Empty Cradle is constructed simply, discussing infertility in terms of social context and available medical care, primarily during the nineteenth and twentieth centuries. Marsh and Ronner also offer an interesting history of the treatment of infertility in particular, from early and misguided attempts to "correct" female anatomy surgically to today's in vitro fertilization and surrogate motherhood. Modern infertility treatment is both extremely expensive and relatively ineffective, and modern infertility itself, at least on the level of couples attempting to conceive, is not much different in prevalence from infertility about a century ago. Marsh and Ronner approach the development of medical treatments -- some of which were not only ineffective but mutilating -- with an essentially positive view of medicine in general but no discernible sentimentality, particularly when discussing the occasionally brutal tactics and techniques of early gynecologists, from doctor-patient relationship to the actual procedures chosen.
Marsh and Ronner do not offer simplistic or sweeping interpretations about the significance of infertility treatment, whether for humans in general or for women in particular. They review a wide range of opinions, and while they show preferences for particular sources, Empty Cradle is a balanced discussion of infertility in its social context. This is pleasantly clear as they discuss the shift in infertility treatment from an opportunity for gynecologists to imbue patients with social conventions, such as suggesting that a college education or career can cause infertility, to the modern symbolic value of "assisted reproduction" as a gender-politics flashpoint, bringing to mind every kind of Brave New World scenario.

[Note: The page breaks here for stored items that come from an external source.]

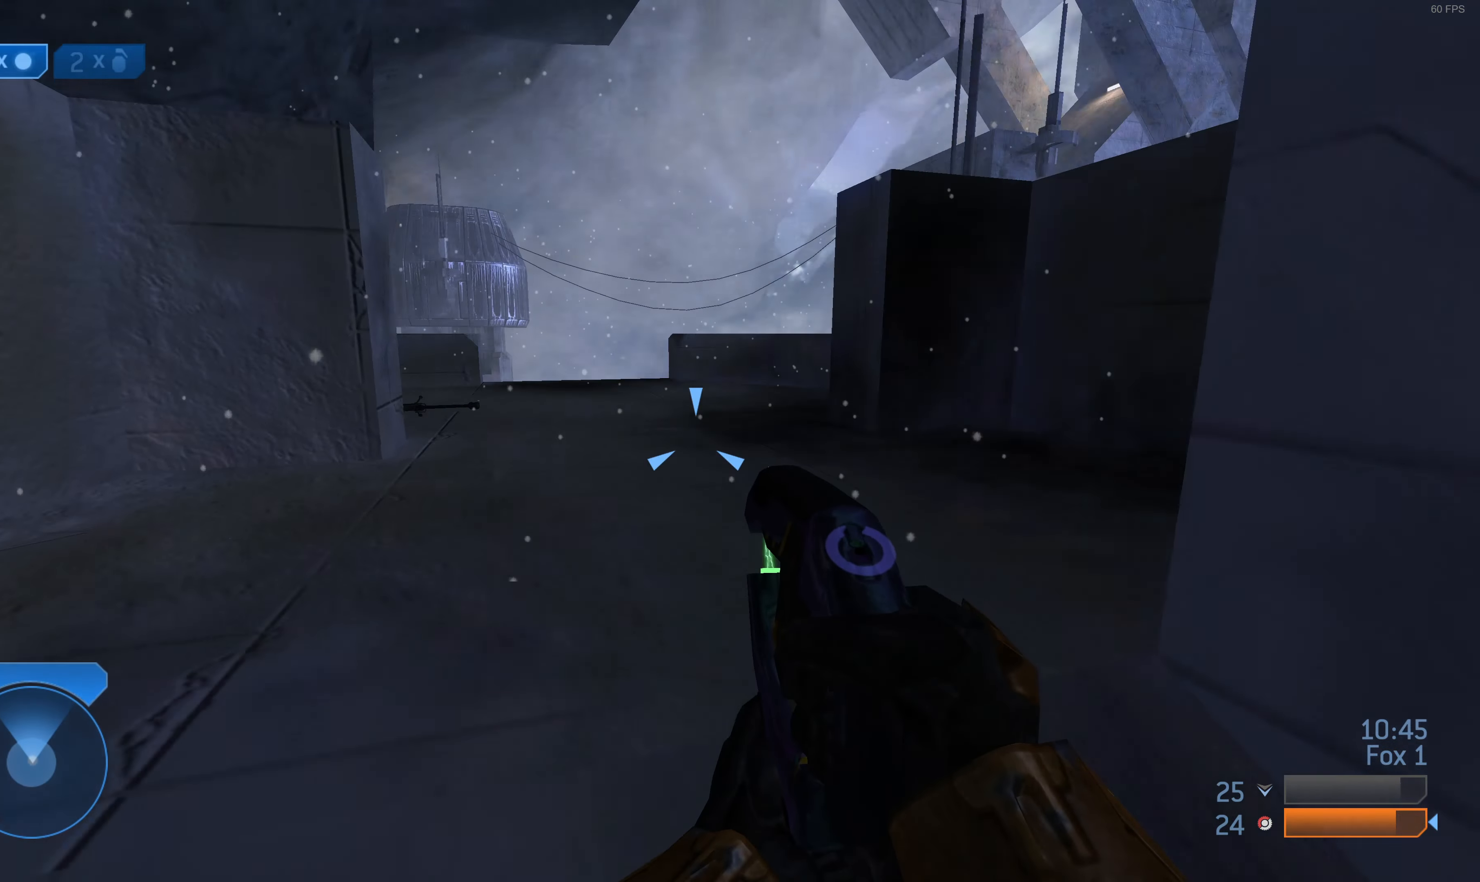
{"buttons": [], "left_stick": "up-right", "right_stick": "center", "events": [[133, "right_stick", "center"]]}
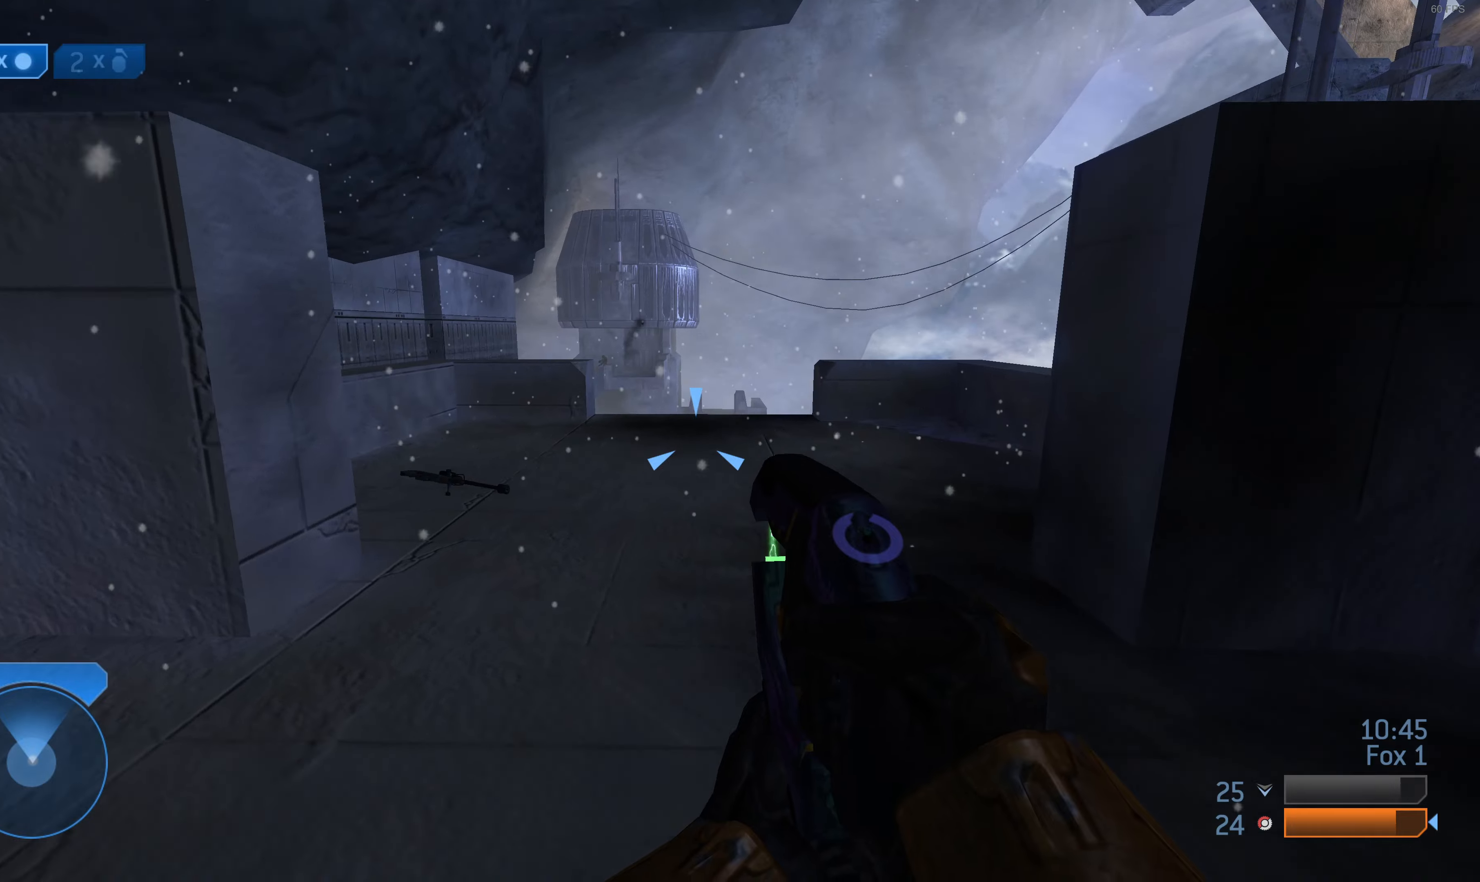
{"buttons": [], "left_stick": "up-right", "right_stick": "center", "events": [[66, "left_stick", "up"], [366, "right_stick", "up"], [466, "left_stick", "up-right"], [500, "right_stick", "center"]]}
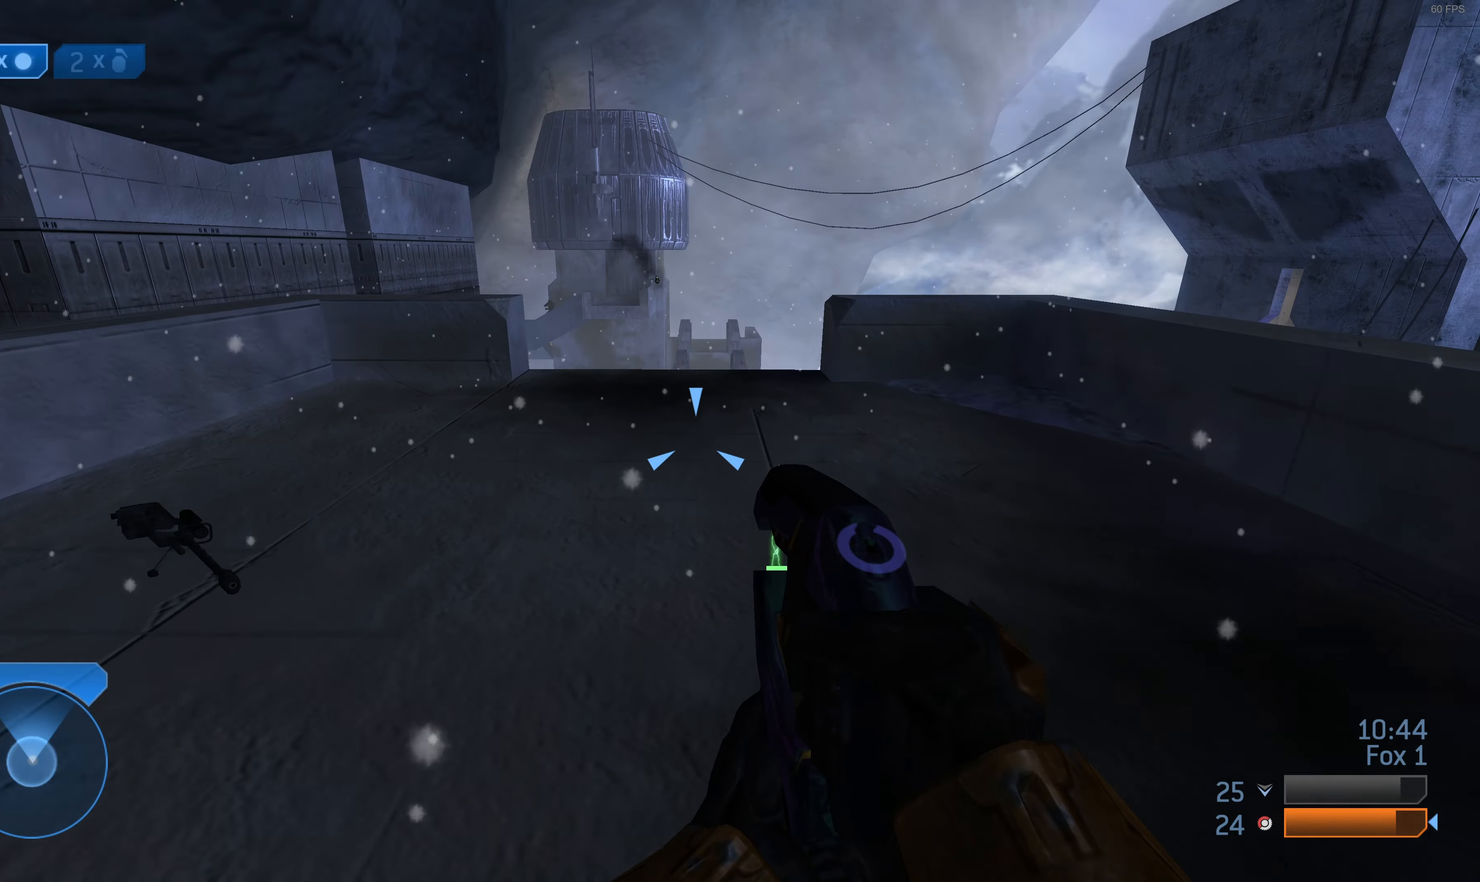
{"buttons": [], "left_stick": "up-right", "right_stick": "center", "events": [[400, "right_stick", "left"], [466, "right_stick", "center"]]}
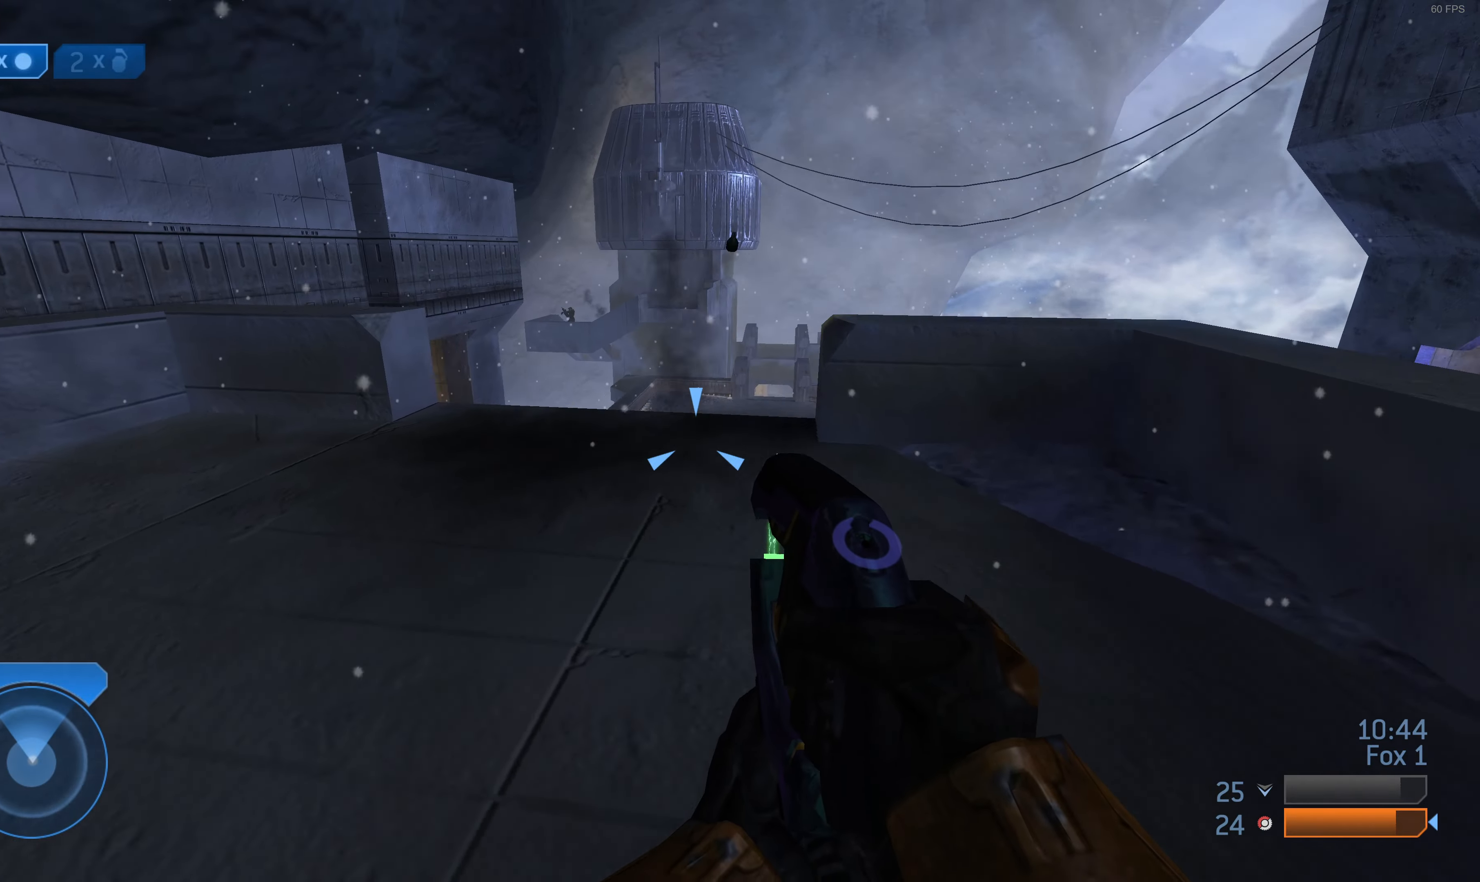
{"buttons": [], "left_stick": "left", "right_stick": "up", "events": [[33, "left_stick", "up-left"], [100, "right_stick", "down"], [300, "right_stick", "center"], [433, "left_stick", "left"], [500, "right_stick", "up"]]}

Marsh and Ronner are interested in the myriad ways infertility has been imagined and received by various people who have encountered it -- women who want children, the physicians they visit, or the theorists that ponder the meanings of the options available to produce children. The authors carefully chart the changing terms for the inability to have children, from barren to sterile to infertile, as well as the focus of this inability, from the woman to the couple. At they same time, they remain acutely aware of the way that larger social conceptions of gender mediate, sometimes very strongly, the specific ways that those terms and focuses are perceived. Empty Cradle is not a fairy tale about women's increasingly better control of their reproductive choices, but it does demonstrate that women -- whether motivated by their perceptions of their roles in society or by a simple desire to be mothers -- were active in seeking infertility treatment as soon as they believed it was available.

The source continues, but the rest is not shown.